Not particularly aligned with the spirit of productivity.
Then there were all the things I wanted to learn.
Ideas from books.
Interesting quotes.
Concepts worth exploring.
Thoughts that didn't justify an entire collection but deserved more than a margin note.
Slowly, notebooks started multiplying.
One for work.
One for notes.
One for learning.
Another for something else.
And despite all the organisation, I felt strangely disorganised.
I also had the growing feeling that beautiful moments were passing through my life without leaving any trace behind.
One day I stopped asking:
"What's the perfect journaling system?"
And started asking:
"What do I actually need?"
The answer turned out to be surprisingly simple.
Not one notebook.
Four.
Not because I wanted complexity.
Because I wanted clarity.
My agenda became Resilience.
The notebook of action and structure.
The place where personal and professional life share the same page and somehow coexist peacefully.

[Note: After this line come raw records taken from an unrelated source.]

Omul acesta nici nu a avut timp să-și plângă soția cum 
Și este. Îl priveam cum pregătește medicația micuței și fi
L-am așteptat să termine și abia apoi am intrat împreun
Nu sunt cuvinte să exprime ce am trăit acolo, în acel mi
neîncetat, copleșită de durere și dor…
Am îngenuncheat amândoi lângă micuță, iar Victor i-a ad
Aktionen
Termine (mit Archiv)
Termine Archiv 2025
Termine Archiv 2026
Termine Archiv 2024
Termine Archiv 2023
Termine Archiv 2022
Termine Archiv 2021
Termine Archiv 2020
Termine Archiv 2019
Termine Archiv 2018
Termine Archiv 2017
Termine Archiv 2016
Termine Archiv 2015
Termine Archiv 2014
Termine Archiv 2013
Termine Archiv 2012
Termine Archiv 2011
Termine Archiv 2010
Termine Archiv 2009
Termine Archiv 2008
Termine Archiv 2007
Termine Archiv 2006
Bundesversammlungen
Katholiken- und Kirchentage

My journal became Serenity.
The place where I listen to myself without judgement.
Where I write what I feel, think, fear or celebrate.

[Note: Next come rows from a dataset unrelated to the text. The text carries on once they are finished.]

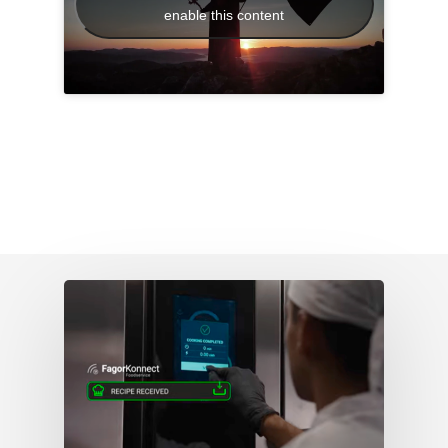
enable this content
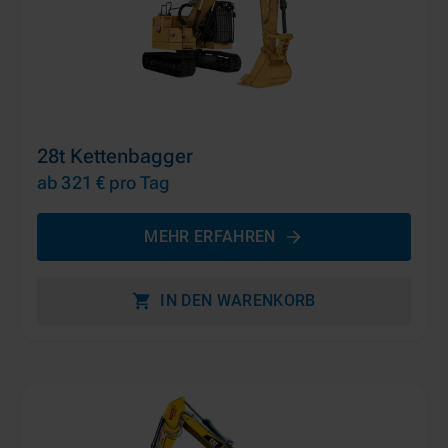
28t Kettenbagger
ab 321 €
pro Tag
MEHR ERFAHREN
IN DEN WARENKORB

Structured or unstructured.
Words, prompts or stickers.
Whatever the day requires.
My learning notebook became Lucidity.
A place for connecting ideas.
Books.
Philosophy.
Leadership.
AI.
History.
Anything that sparks curiosity and deserves further thought.
And finally came Horizon.
The notebook that refuses categories.
Books I've read.
Places I've visited.
Films that stayed with me.
Conversations worth remembering.
Experiences that deserve a home.
Are these the perfect notebooks?
Of course not.
What a ridiculous question.
I continue to evolve.
I continue to learn.
I continue to change.
And my system changes with me.
Which brings me to another question I sometimes get asked:
How can someone who works in technology, builds AI tools and spends hours talking about digital transformation still carry paper notebooks, fountain pens and bottles of coloured ink?
The answer is simple.
Technology helps me think faster.
Paper helps me think deeper.
AI helps me explore ideas.
Writing by hand helps me understand them.
And there is something almost magical about the movement of ink across paper.
Not because it slows the world down.
But because it slows me down long enough to hear myself think.